You got to think, Ira continued morosely on his way uptown: you got to think before you did, think, think, think. That was the trouble: you didn’t think. Try to think. Oh, think, your ass, he suddenly raged at himself: he wasn’t meant to think. He had stood on a flat, a diving rock by the Hudson and told himself that. He was meant to feel and to believe. He was made to suffer and to imagine. He wasn’t smart. Everybody knew that. But when would he begin? To think, to try to think: the practical things, the prosaic, the consequences, the way other people did, grown-up people, appraising and calculating. Even young people. Like those Columbia goodies in the drugstore. Oh, you had to, you had to. That was the way the world was: what did Gabe earn in that storehouse he owned, how much rent did he pay, how much rent did he charge each pushcart, how much did he pay the watchman, how much profit did he make on a crate of oranges or tomatoes? That was what should concern him. Not feel and suffer and imagine: what that old wop would say to himself, after the truck left him alone in Gabe’s warehouse, looking out of the little window in the door at the fire in the steel drum. How he remembered, maybe, his dead wife — who knows, he said he was alone: how maybe she picked up horseshit in the gutter like the other Italian women wearing black on 119th Street, horseshit to put on the geraniums in the wooden window boxes. Maybe he had a coal and ice cellar once, like the wop across the street. Maybe he once whistled “Chimes of Italy” when he jabbed his icepick into an ice cake on the sidewalk on a summer morning. That wasn’t what he was supposed to think about. He was a freak.

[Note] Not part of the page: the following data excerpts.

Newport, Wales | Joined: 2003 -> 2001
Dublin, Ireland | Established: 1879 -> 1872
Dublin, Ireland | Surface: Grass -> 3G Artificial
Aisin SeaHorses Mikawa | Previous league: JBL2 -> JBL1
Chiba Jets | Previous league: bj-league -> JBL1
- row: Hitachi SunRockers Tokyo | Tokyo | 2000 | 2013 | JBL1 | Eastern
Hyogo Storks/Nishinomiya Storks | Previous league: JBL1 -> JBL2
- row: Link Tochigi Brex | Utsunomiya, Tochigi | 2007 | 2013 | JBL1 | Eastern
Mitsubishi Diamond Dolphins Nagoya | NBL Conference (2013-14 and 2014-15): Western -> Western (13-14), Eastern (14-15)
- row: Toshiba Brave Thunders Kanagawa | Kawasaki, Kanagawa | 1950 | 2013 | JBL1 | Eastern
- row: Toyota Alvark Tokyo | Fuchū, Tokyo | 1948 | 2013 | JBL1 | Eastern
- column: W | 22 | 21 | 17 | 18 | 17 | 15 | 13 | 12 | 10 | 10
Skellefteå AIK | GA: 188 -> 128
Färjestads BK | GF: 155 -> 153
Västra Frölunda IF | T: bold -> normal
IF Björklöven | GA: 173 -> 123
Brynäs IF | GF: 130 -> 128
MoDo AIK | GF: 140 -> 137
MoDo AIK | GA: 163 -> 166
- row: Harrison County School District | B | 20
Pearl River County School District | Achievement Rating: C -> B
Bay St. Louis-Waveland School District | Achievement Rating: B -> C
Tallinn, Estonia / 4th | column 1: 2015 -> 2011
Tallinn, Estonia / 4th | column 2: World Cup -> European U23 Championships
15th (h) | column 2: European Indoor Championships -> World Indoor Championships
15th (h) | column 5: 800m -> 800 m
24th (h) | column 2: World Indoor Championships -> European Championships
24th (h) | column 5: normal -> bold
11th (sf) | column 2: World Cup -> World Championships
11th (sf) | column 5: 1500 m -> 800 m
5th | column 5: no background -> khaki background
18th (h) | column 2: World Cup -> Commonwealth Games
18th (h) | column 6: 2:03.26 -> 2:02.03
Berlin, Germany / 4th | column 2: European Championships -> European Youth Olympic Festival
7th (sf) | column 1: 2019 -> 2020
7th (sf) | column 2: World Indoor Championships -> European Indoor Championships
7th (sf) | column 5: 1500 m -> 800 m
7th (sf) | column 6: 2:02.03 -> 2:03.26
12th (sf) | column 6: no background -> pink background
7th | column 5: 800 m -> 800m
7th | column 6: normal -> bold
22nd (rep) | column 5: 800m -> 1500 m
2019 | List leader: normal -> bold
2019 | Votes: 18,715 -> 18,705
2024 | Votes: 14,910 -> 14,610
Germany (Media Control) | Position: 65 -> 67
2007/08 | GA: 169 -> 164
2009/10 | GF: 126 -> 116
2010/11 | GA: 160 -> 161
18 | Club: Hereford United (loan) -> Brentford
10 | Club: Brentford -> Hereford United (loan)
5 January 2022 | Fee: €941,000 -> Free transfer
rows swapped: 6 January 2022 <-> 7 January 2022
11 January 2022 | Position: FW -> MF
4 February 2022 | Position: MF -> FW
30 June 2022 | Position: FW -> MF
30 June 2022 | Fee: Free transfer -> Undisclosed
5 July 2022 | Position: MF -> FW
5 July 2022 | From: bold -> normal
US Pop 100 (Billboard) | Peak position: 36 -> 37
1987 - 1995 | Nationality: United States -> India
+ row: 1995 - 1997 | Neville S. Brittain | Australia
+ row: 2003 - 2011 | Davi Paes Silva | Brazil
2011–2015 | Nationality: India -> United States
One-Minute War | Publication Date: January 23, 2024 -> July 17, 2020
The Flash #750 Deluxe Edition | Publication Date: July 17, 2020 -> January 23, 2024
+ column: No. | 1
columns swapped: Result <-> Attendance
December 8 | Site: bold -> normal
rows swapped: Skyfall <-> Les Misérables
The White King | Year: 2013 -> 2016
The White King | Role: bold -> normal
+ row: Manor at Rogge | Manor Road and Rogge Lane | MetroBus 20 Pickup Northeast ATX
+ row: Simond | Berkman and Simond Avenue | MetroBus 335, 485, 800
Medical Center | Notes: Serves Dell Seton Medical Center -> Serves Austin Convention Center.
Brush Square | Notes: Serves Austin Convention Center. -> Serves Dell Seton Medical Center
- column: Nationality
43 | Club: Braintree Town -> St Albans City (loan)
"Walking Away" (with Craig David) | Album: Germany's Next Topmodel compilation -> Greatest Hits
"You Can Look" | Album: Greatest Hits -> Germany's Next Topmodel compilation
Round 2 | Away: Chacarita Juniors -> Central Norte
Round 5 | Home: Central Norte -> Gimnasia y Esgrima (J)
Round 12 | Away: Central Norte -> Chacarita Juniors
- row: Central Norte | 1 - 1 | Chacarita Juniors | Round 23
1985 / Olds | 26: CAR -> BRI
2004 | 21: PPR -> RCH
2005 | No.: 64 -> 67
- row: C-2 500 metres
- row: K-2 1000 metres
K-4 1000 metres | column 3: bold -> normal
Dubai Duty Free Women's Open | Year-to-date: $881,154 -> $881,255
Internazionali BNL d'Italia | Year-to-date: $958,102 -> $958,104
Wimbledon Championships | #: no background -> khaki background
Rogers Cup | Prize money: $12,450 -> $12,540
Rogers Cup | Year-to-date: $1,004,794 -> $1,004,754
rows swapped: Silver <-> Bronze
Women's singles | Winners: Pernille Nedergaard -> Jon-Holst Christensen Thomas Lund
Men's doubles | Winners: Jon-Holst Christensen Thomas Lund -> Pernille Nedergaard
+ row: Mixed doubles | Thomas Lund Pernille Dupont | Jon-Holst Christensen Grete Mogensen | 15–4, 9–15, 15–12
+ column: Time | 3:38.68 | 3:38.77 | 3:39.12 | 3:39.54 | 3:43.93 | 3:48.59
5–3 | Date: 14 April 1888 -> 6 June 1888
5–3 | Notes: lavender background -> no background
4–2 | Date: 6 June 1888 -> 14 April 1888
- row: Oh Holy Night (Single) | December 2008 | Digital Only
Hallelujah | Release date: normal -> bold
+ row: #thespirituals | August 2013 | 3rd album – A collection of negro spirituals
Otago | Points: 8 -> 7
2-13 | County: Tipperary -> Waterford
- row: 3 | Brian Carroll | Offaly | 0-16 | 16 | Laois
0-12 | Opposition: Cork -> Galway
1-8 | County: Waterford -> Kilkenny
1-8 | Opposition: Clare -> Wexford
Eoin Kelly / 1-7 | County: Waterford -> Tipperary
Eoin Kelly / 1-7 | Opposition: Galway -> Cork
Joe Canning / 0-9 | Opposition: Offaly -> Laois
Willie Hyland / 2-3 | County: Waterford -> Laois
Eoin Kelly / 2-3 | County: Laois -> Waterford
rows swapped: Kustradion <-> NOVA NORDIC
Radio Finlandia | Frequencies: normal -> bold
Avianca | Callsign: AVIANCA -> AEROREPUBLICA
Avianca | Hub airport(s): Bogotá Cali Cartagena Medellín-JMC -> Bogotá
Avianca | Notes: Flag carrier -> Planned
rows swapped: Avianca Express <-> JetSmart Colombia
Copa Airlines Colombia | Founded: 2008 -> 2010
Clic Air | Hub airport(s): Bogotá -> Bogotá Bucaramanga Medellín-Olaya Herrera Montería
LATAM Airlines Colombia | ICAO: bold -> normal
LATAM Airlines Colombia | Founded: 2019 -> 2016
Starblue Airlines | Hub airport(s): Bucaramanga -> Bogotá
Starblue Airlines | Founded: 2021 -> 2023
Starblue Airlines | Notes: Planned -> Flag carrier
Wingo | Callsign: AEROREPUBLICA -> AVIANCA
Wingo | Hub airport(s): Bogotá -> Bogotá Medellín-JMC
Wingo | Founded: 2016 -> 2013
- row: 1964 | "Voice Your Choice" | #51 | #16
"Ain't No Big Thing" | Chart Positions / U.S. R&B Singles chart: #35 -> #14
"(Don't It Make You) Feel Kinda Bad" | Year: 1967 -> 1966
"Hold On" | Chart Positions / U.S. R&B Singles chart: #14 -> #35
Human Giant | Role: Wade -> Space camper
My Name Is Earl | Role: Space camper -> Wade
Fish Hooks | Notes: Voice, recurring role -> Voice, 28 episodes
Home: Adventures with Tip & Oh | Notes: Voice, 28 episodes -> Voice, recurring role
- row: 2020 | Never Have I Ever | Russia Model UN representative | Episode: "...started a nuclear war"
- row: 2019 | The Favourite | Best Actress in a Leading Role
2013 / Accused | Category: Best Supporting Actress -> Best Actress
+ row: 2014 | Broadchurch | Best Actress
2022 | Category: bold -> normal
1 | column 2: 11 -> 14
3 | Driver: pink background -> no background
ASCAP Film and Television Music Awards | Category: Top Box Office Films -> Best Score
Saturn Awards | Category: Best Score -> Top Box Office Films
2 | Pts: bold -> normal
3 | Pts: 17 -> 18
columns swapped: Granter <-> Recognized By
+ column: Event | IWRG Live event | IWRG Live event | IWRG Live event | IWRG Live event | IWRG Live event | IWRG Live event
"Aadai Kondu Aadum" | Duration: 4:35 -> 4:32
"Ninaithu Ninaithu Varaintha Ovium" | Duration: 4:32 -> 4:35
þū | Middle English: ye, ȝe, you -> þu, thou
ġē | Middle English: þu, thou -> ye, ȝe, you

Up the hill rising to the closed brick comfort station under the trestle at 116th Street. The trolley tracks. The streetlights east and west. Rolls of linoleum standing like mummies wrapped in brown paper in the corner store show window. And downhill again to the muted rumble of a train passing overhead. And where was that bum going, that hobo-panhandler? South? After he got his coffee-an’ in some beanery someplace. Put his quarter on the counter — to show he had it — ordered a mug of coffee, got his change, and headed for the washroom to wash off his bloodstains. Headed for the West Side, to the Hudson River where the freight trains ran. He was a kid once too. Did he grab his father’s hand when the old man came home from work in the evening? Hey, Dad, what about a nickel? Come on, Dad, give us a jitney. Did that rusty bastard in the porkpie hat do that too. . once? How could you escape feeling, suffering, imagining; how could you extricate yourself at least to some degree? And yet, he would have to. . someday. When?